I have quite a few cameras that were designed for PX 625s, and I use a Cris converter with them:
http://criscam.com/products_services/mercury_battery_adapters/

Best,
Helen


----------



## usayit (Dec 28, 2007)

I have 5 of these cameras... wonderfully fun to use.  There is a suggestion in the link below.

http://www.photoethnography.com/Cla...eset.html?CanonCanonetGIIIQL17.html~mainFrame

also

http://wwwphotobattery.com




btw.. if you ever find the Canonlite D flash that works.. BUY IT.. hard to find.


----------



## malkav41 (Dec 29, 2007)

I have 5 canonets, 3 QL17s, and 2 28s. I use 675 hearing aid batteries with a #9 rubber o-ring in all but one of them(the oldest QL17 has a different battery compartment setup), and have had really good results. Also the batteries have lasted me a year, and are still going.

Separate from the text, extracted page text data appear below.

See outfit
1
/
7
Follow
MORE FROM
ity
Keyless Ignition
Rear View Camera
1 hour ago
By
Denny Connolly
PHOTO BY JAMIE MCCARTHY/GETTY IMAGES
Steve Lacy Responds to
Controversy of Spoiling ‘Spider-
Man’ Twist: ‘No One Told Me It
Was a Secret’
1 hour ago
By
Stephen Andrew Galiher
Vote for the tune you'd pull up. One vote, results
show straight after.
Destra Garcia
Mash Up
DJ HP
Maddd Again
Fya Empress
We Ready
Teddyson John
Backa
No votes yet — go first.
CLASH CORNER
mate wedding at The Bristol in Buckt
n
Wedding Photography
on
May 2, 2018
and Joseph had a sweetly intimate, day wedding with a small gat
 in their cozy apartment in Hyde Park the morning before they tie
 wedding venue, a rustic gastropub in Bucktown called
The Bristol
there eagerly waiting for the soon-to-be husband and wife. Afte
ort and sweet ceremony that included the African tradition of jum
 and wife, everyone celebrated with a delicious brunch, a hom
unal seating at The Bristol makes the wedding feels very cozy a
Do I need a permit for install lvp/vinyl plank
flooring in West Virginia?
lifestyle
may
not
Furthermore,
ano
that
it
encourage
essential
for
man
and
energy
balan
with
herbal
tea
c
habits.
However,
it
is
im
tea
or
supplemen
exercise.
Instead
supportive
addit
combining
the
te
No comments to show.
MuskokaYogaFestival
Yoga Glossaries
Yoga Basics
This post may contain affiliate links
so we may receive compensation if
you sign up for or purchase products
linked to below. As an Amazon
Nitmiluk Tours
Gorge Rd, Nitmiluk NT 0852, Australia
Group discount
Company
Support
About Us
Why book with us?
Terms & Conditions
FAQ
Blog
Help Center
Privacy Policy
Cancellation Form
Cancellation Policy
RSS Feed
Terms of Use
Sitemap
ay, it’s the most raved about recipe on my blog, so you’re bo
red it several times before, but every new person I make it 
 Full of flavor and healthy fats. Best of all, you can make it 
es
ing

Here's a pic of the battery and o-ring setup:






Also you can get a PDF of the manual for this camera at www.butkus.org


----------



## jstuedle (Dec 29, 2007)

I use this o-ring setup in my old Nikon Photomic FTn, a Miranda GT, and a couple Gossen luna-pro meters. Works great.


----------



## usayit (Dec 29, 2007)

Thanks for another great solution!  I'll definitely give them a shot


----------



## doobs (Dec 30, 2007)

Alright, I'll see what I can do about the battery. For now, I think I'll just shoot with the Sunny 16. 

Anyone know anything about opening these guys up? The lens needs a good cleaning as does the viewfinder and the like. Should I just take it in?


----------



## malkav41 (Dec 30, 2007)

I opened the lens on a QL25 I used to have to clean the oil off of the shutter blades, and it was nerve wracking(sp?). I got it cleaned, and working then I sold it 6 months later to make room. I haven't done anything like that again.

Take it in as they can do a complete CLA on it.


----------



## doobs (Dec 30, 2007)

Alright, thats what I figured.


----------